O sol que nunca se põe

Por Eduardo Fernandes.

Finalmente consegui assistir a Aftersun, um dos filmes mais elogiados de 2022. Estreando na direção, a escocesa Charlotte Wells causou um fenômeno interessante: uma onda de críticos e influenciadores repensando as memórias de seus pais. No meu caso, a bola desviou e foi parar em minha mãe.

Mas, espere aí. Deixe-me tentar organizar esse texto.

Aftersun é uma espécie de ensaio sobre a memória. Uma mulher de cerca de 30 anos revisita fragmentos das férias que passou, aos 11, com seu pai depressivo, num hotel meia-boca na Turquia, no começo dos anos 2000.

Para ajudar a reconstruir a narrativa desses dias simultaneamente míticos, nostálgicos e traumáticos, ela conta com gravações feitas em câmeras amadoras da época. Vamos começar por aí.

Sophie, debaixo d'água, segurando uma câmera.

O olho de vidro #

É interessante notar como a diretora foi cuidadosa em retratar que, no começo dos anos 2000, as câmeras ainda nos eram estranhas, desconfortáveis… e fascinantes.

Pai e filha demonstram tanto repulsa quanto atração a esses objetos que, poucos anos depois, se tornariam onipresentes. Ainda assim, é de se questionar se realmente nos acostumamos a eles.

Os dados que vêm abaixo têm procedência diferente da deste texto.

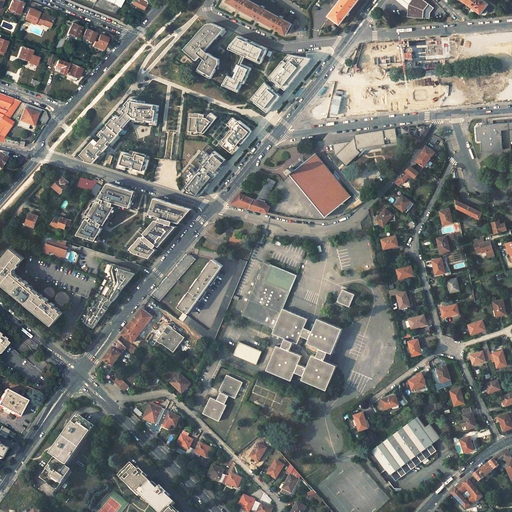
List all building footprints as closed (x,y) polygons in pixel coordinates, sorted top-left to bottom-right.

Funciona um pouco como o mito dos primeiros contatos dos indígenas com espelhos. De repente, aparece um “eu-outro” bidimensional, numa tela. Está ali, mas não está. Não sou aquilo. Ainda assim, me acostumei a achar que sou. Essa ilusão causa um efeito de sucção de atenção.

Ainda hoje, quando é praticamente impossível fugir das nossas imagens num vidro, nossas “almas” continuam a ser sugadas por lentes. Nos vemos obrigados a parar e checar o que está acontecendo. Tentamos organizar, filtrar, melhorar, esconder defeitos, manipular o que aparece naquilo. Não se pode simplesmente ignorar a imagem.

Sophie abraçando o pai.

Sem começo e sem fim #

O filme é uma coleção de fragmentos. Um tanto como sonho, memória e delírio. As cenas sempre iniciam um pouco depois do que seria um começo tradicional e terminam bem antes do que seria uma conclusão.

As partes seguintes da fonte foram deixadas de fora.